Qual o melhor time que o Santos pode colocar em campo hoje? A defesa que jogou ontem, com Pará na lateral-direita e Léo na esquerda (eventualmente substituídos por Danilo e Alex Sandro), Edu Dracena e Durval na zaga, Rafael no logo. Defesa, aliás, que jogou muito bem ontem, principalmente o valente Durval, que limpou tudo lá atrás. Foi possível perceber, também, que num jogo desses, de maior pressão, a experiência e a liderança de Edu Dracena ajudam a tranqüilizar as coisas lá atrás.

No meio, Arouca, Possebon e Elano devem jogar, mas ou o quarto homem tem de ser um meia, como Ganso, Alan Patrick ou Felipe Anderson; ou se mantém os três do meio e se escala o ataque com três jogadores: Neymar, Zé Eduardo e Maikon Leite. Este é o óbvio. Este é fazer o simples.

É muito mais fácil pedir para um atacante voltar para ajudar na marcação, do que pedir para um jogador de marcação ajudar o ataque. Destruir não exige tanta prática e perfeição como criar jogadas ofensivas. Pelé também sabia marcar e roubar bolas, como Pepe e Dorval. E a vantagem era que o técnico Lula não precisava, em jogos fora de casa, tirar Pepe ou Dorval para escalar mais volantes.

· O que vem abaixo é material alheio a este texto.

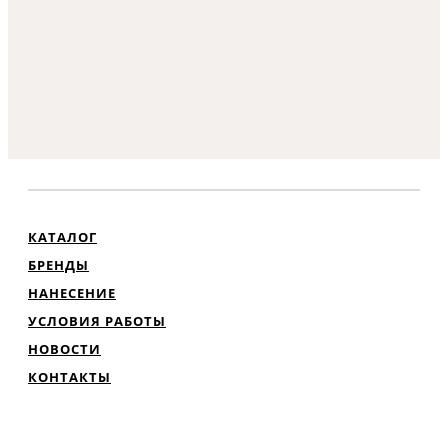
КАТАЛОГ
БРЕНДЫ
НАНЕСЕНИЕ
УСЛОВИЯ РАБОТЫ
НОВОСТИ
КОНТАКТЫ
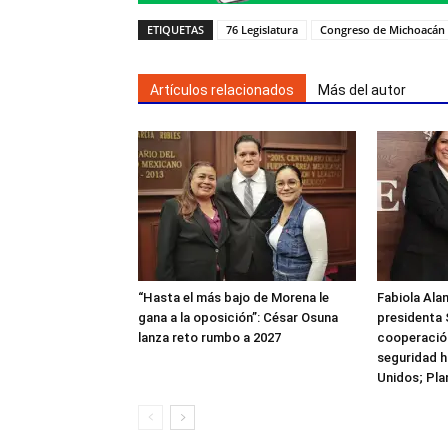
ETIQUETAS
76 Legislatura
Congreso de Michoacán
Artículos relacionados
Más del autor
“Hasta el más bajo de Morena le
Fabiola Alan
gana a la oposición”: César Osuna
presidenta 
lanza reto rumbo a 2027
cooperación
seguridad h
Unidos; Pla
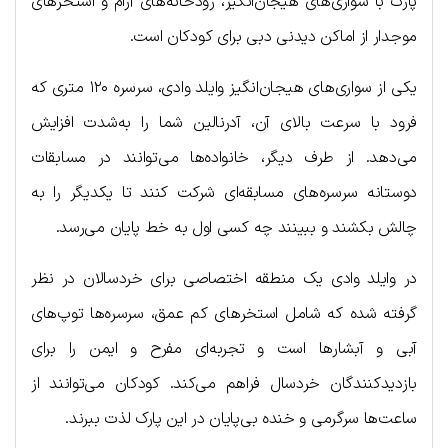
پارک با سواری‌های هیجان‌انگیز، رودخانه‌های آرام و استخرهای
موجدار از اماکن دیدنی دبی برای کودکان است.
یکی از سواری‌های هیجان‌انگیز وایلد وادی، سرسره ۱۲۰ متری که
فرود با سرعت بالای آن، آدرنالین شما را به‌شدت افزایش
می‌دهد. از طرف دیگر، خانواده‌ها می‌توانند در مسابقات
دوستانه سرسره‌های مسابقه‌ای شرکت کنند تا یکدیگر را به
چالش بکشند و ببینند چه کسی اول به خط پایان می‌رسد.
در وایلد وادی یک منطقه اختصاصی برای خردسالان در نظر
گرفته شده که شامل استخرهای کم عمق، سرسره‌ها توپ‌های
آبی و آبشارها است و تجربه‌ای مفرح و ایمن را برای
بازدیدکنندگان خردسال فراهم می‌کند. کودکان می‌توانند از
ساعت‌ها سرگرمی و خنده بی‌پایان در این پارک لذت ببرند.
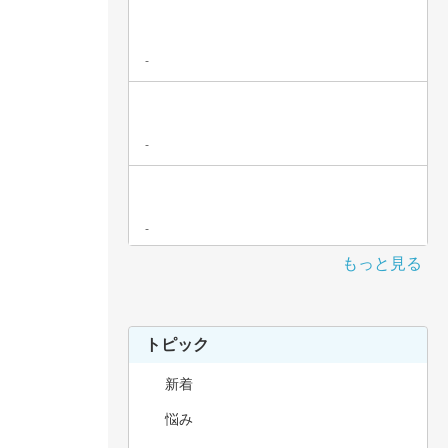
-
-
-
もっと見る
トピック
新着
悩み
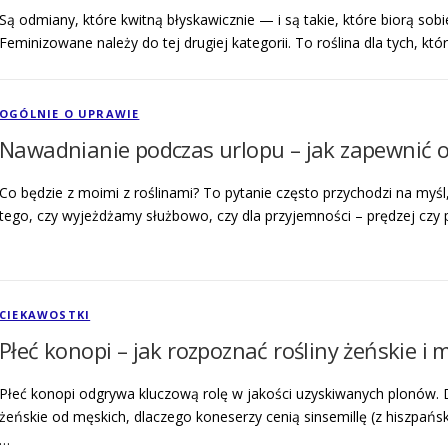
Są odmiany, które kwitną błyskawicznie — i są takie, które biorą so
Feminizowane należy do tej drugiej kategorii. To roślina dla tych, któ
OGÓLNIE O UPRAWIE
Nawadnianie podczas urlopu – jak zapewnić 
Co będzie z moimi z roślinami? To pytanie często przychodzi na myśl
tego, czy wyjeżdżamy służbowo, czy dla przyjemności – prędzej czy 
CIEKAWOSTKI
Płeć konopi – jak rozpoznać rośliny żeńskie i 
Płeć konopi odgrywa kluczową rolę w jakości uzyskiwanych plonów. Dl
żeńskie od męskich, dlaczego koneserzy cenią sinsemillę (z hiszpański
…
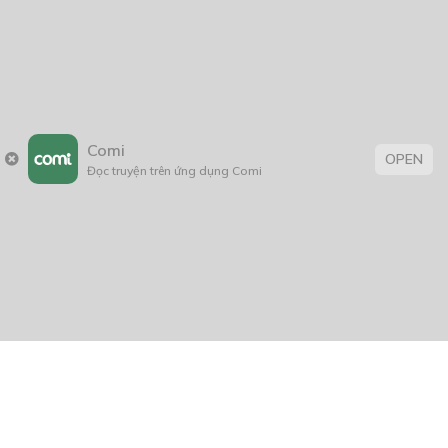
Comi
OPEN
Đọc truyện trên ứng dụng Comi
THẢO LUẬN TRUYỆN NÀY
Để lại một bình luận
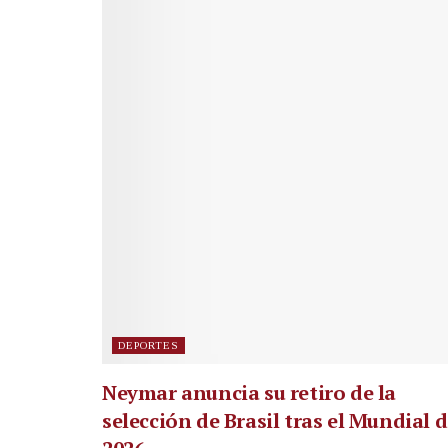
DEPORTES
Neymar anuncia su retiro de la
selección de Brasil tras el Mundial 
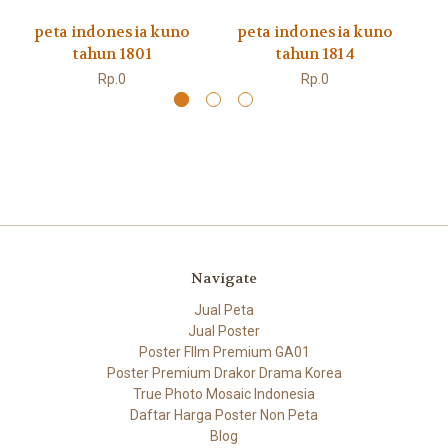
peta indonesia kuno
peta indonesia kuno
p
tahun 1801
tahun 1814
Rp.0
Rp.0
Navigate
Jual Peta
Jual Poster
Poster FIlm Premium GA01
Poster Premium Drakor Drama Korea
True Photo Mosaic Indonesia
Daftar Harga Poster Non Peta
Blog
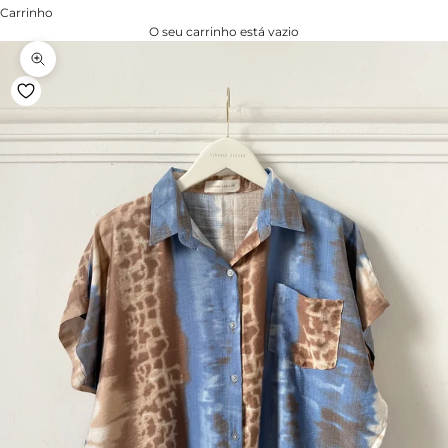
Carrinho
O seu carrinho está vazio
Zoom na imagem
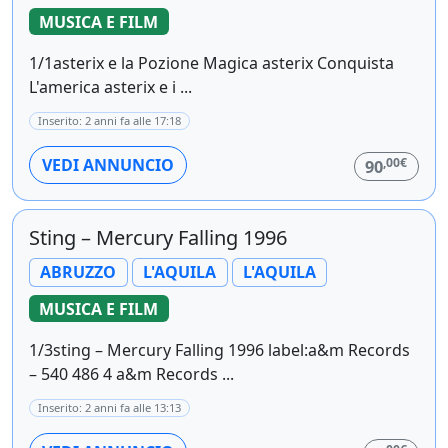
MUSICA E FILM
1/1asterix e la Pozione Magica asterix Conquista
L'america asterix e i ...
Inserito: 2 anni fa alle 17:18
,00€
VEDI ANNUNCIO
90
Sting – Mercury Falling 1996
ABRUZZO
L'AQUILA
L'AQUILA
MUSICA E FILM
1/3sting – Mercury Falling 1996 label:a&m Records
– 540 486 4 a&m Records ...
Inserito: 2 anni fa alle 13:13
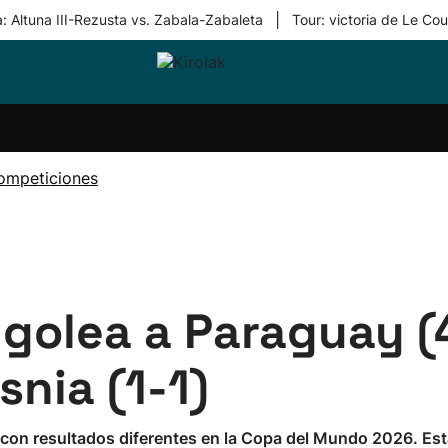
|
: Altuna III-Rezusta vs. Zabala-Zabaleta
Tour: victoria de Le Cou
ri-
Balonmano
Kirolak
Atletismo
Carreras
Más
olak
360
de
deporte
Equipos
montaña
kolaritza
Competiciones
En
ompeticiones
ri-
directo
otzea
Vídeos
ol Herri
por
atira
deporte
golea a Paraguay (
nia (1-1)
o con resultados diferentes en la Copa del Mundo 2026. E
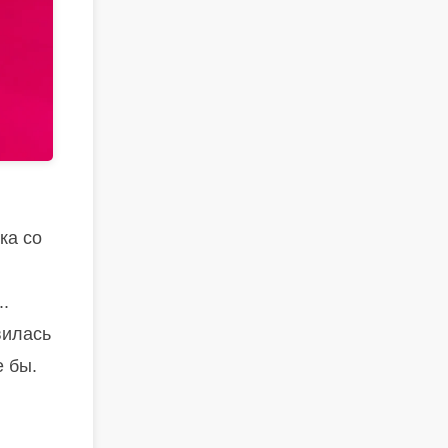
ка со
..
вилась
е бы.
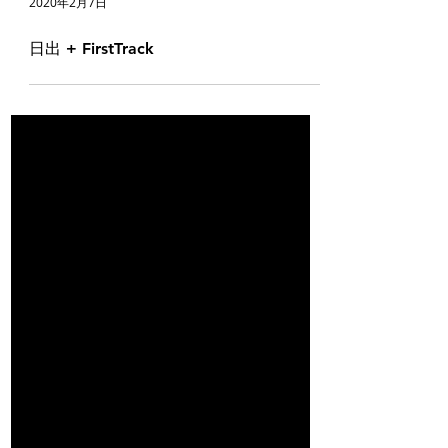
2020年2月7日
日出 + FirstTrack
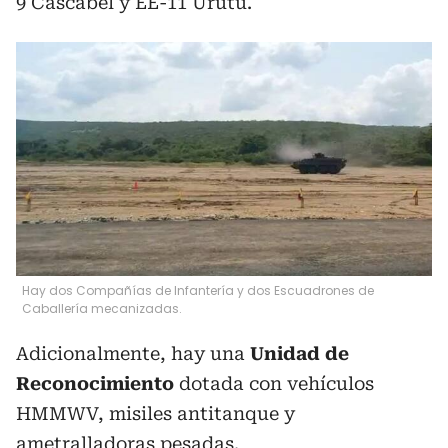
9 Cascabel y EE-11 Urutú.
Hay dos Compañías de Infantería y dos Escuadrones de
Caballería mecanizadas.
Adicionalmente, hay una
Unidad de
Reconocimiento
dotada con vehículos
HMMWV, misiles antitanque y
ametralladoras pesadas.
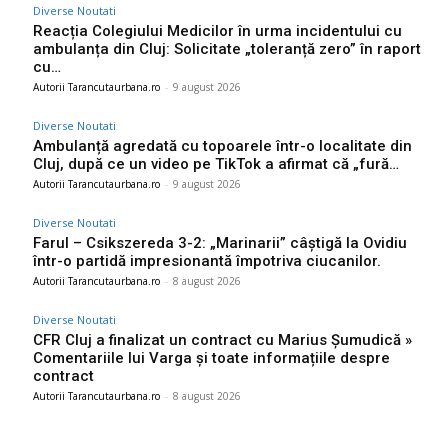
Diverse Noutati
Reacția Colegiului Medicilor în urma incidentului cu
ambulanța din Cluj: Solicitate „toleranță zero” în raport
cu…
Autorii Tarancutaurbana.ro
-
9 august 2026
Diverse Noutati
Ambulanță agredată cu topoarele într-o localitate din
Cluj, după ce un video pe TikTok a afirmat că „fură…
Autorii Tarancutaurbana.ro
-
9 august 2026
Diverse Noutati
Farul – Csikszereda 3-2: „Marinarii” câștigă la Ovidiu
într-o partidă impresionantă împotriva ciucanilor.
Autorii Tarancutaurbana.ro
-
8 august 2026
Diverse Noutati
CFR Cluj a finalizat un contract cu Marius Șumudică »
Comentariile lui Varga și toate informațiile despre
contract
Autorii Tarancutaurbana.ro
-
8 august 2026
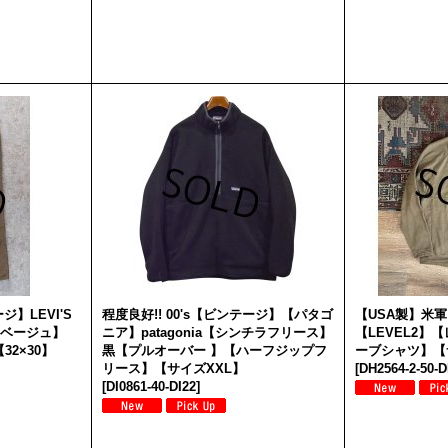
ジ】LEVI'S
程度良好!! 00's【ビンテージ】【パタゴ
【USA製】米軍
【ベージュ】
ニア】patagonia【シンチラフリース】
【LEVEL2】
2×30】
黒【プルオーバー 】【ハーフジップフ
ーブシャツ】【
リース】【サイズXXL】
[
DH2564-2-50-D
[
DI0861-40-DI22
]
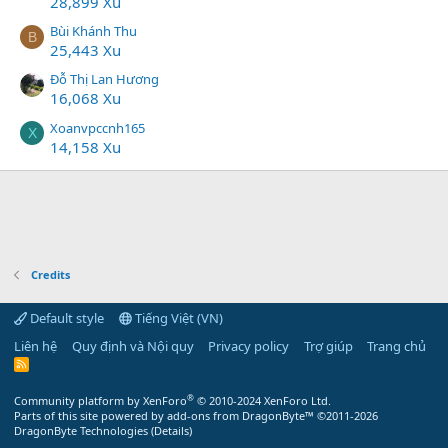
28,899 Xu
Bùi Khánh Thu
B
25,443 Xu
Đỗ Thị Lan Hương
16,068 Xu
Xoanvpccnh165
X
14,158 Xu
Credits
Default style
Tiếng Việt (VN)
Liên hệ
Quy định và Nội quy
Privacy policy
Trợ giúp
Trang chủ
R
S
S
®
Community platform by XenForo
© 2010-2024 XenForo Ltd.
Parts of this site powered by
add-ons from DragonByte™
©2011-2026
DragonByte Technologies
(
Details
)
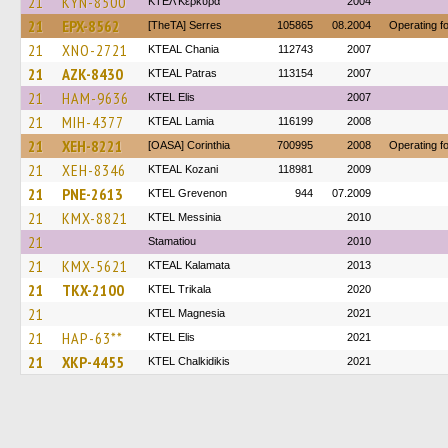
21
KYN-8500
ΚΤΕΛ Κέρκυρα
2004
21
EPX-8562
[TheTA] Serres
105865
08.2004
Operating 
21
XNO-2721
KTEAL Chania
112743
2007
21
AZK-8430
KTEAL Patras
113154
2007
21
HAM-9636
KTEL Elis
2007
21
MIH-4377
KTEAL Lamia
116199
2008
21
XEH-8221
[OASA] Corinthia
700995
2008
Operating 
21
XEH-8346
KTEAL Kozani
118981
2009
21
PNE-2613
ΚΤΕL Grevenon
944
07.2009
21
KMX-8821
KTEL Messinia
2010
21
Stamatiou
2010
21
KMX-5621
KTEAL Kalamata
2013
21
TKX-2100
ΚΤΕL Τrikala
2020
21
ΚΤΕL Magnesia
2021
21
HAP-63**
KTEL Elis
2021
21
XKP-4455
ΚΤΕL Chalkidikis
2021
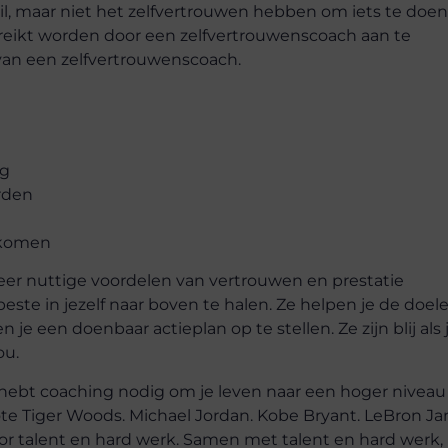
l, maar niet het zelfvertrouwen hebben om iets te doen
reikt worden door een zelfvertrouwenscoach aan te
van een zelfvertrouwenscoach.
ng
rden
nkomen
 meer nuttige voordelen van vertrouwen en prestatie
este in jezelf naar boven te halen. Ze helpen je de doel
je een doenbaar actieplan op te stellen. Ze zijn blij als 
ou.
e hebt coaching nodig om je leven naar een hoger niveau
ote Tiger Woods. Michael Jordan. Kobe Bryant. LeBron J
 door talent en hard werk. Samen met talent en hard werk,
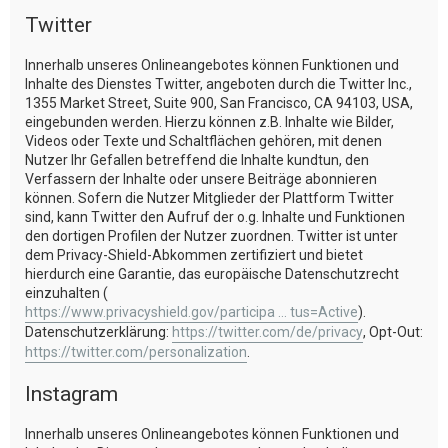
Twitter
Innerhalb unseres Onlineangebotes können Funktionen und
Inhalte des Dienstes Twitter, angeboten durch die Twitter Inc.,
1355 Market Street, Suite 900, San Francisco, CA 94103, USA,
eingebunden werden. Hierzu können z.B. Inhalte wie Bilder,
Videos oder Texte und Schaltflächen gehören, mit denen
Nutzer Ihr Gefallen betreffend die Inhalte kundtun, den
Verfassern der Inhalte oder unsere Beiträge abonnieren
können. Sofern die Nutzer Mitglieder der Plattform Twitter
sind, kann Twitter den Aufruf der o.g. Inhalte und Funktionen
den dortigen Profilen der Nutzer zuordnen. Twitter ist unter
dem Privacy-Shield-Abkommen zertifiziert und bietet
hierdurch eine Garantie, das europäische Datenschutzrecht
einzuhalten (
https://www.privacyshield.gov/participa ... tus=Active
).
Datenschutzerklärung:
https://twitter.com/de/privacy
, Opt-Out:
https://twitter.com/personalization
.
Instagram
Innerhalb unseres Onlineangebotes können Funktionen und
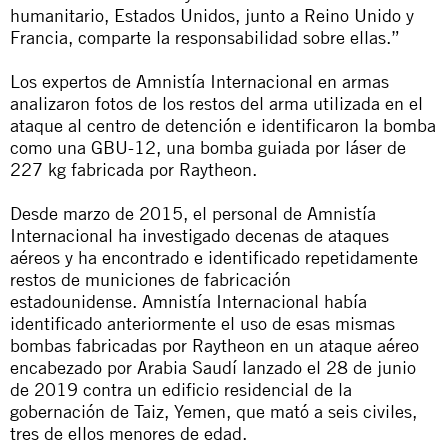
humanitario, Estados Unidos, junto a Reino Unido y
Francia, comparte la responsabilidad sobre ellas.”
Los expertos de Amnistía Internacional en armas
analizaron fotos de los restos del arma utilizada en el
ataque al centro de detención e identificaron la bomba
como una GBU-12, una bomba guiada por láser de
227 kg fabricada por Raytheon.
Desde marzo de 2015, el personal de Amnistía
Internacional ha
investigado
decenas de
ataques
aéreos
y
ha encontrado
e
identificado repetidamente
restos
de
municiones de fabricación
estadounidense
.
Amnistía Internacional había
identificado anteriormente
el uso de esas mismas
bombas fabricadas por Raytheon en un ataque aéreo
encabezado por Arabia Saudí lanzado el 28 de junio
de 2019 contra un edificio residencial de la
gobernación de Taiz, Yemen, que mató a seis civiles,
tres de ellos menores de edad.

Adilson Batista é inventor ou científico? O futuro dirá

Em Minas Gerais Adilson Batista deixou fama de ser um técnico que inventa, que não faz o simples, que escala jogadores fora de suas posições. Por isso, trouxe de lá o apelido de “Professor Pardal”. No Santos, quem o acompanha de perto diz que é um workaholic, alguém que trabalha muito, que faz questão de saber as estatísticas de cada jogador logo após as partidas, para analisar os passes certos, errados, roubadas de bola, chutes etc. E também, dizem, é um técnico extremamente correto, sem esquema com empresários.

Por essas qualidades, torço por ele. É bom saber que o Santos tem um técnico que trabalha, é honesto e não usa da profissão para tirar vantagens ilícitas e antiéticas. Mas, na verdade, ser honesto é obrigação. Para ser o técnico que o santista quer é preciso ser também competente, ousado, motivador e passar essa determinação à equipe.

E é preciso, finalmente, ter a consciência de que o Santos não é o time que fez mais gols na história do futebol por acaso. Se o Alvinegro Praiano estréia em uma competição tão aguardada, com um empate em 0 a 0, a sensação que fica sempre será de frustração. A não ser que o 0 a 0 valha o título.

Que lições o Santos deve tirar desse empate com o Táchira? O Santos deve ter um time titular para todos os jogos, ou o técnico deve escalar conforme as circunstâncias?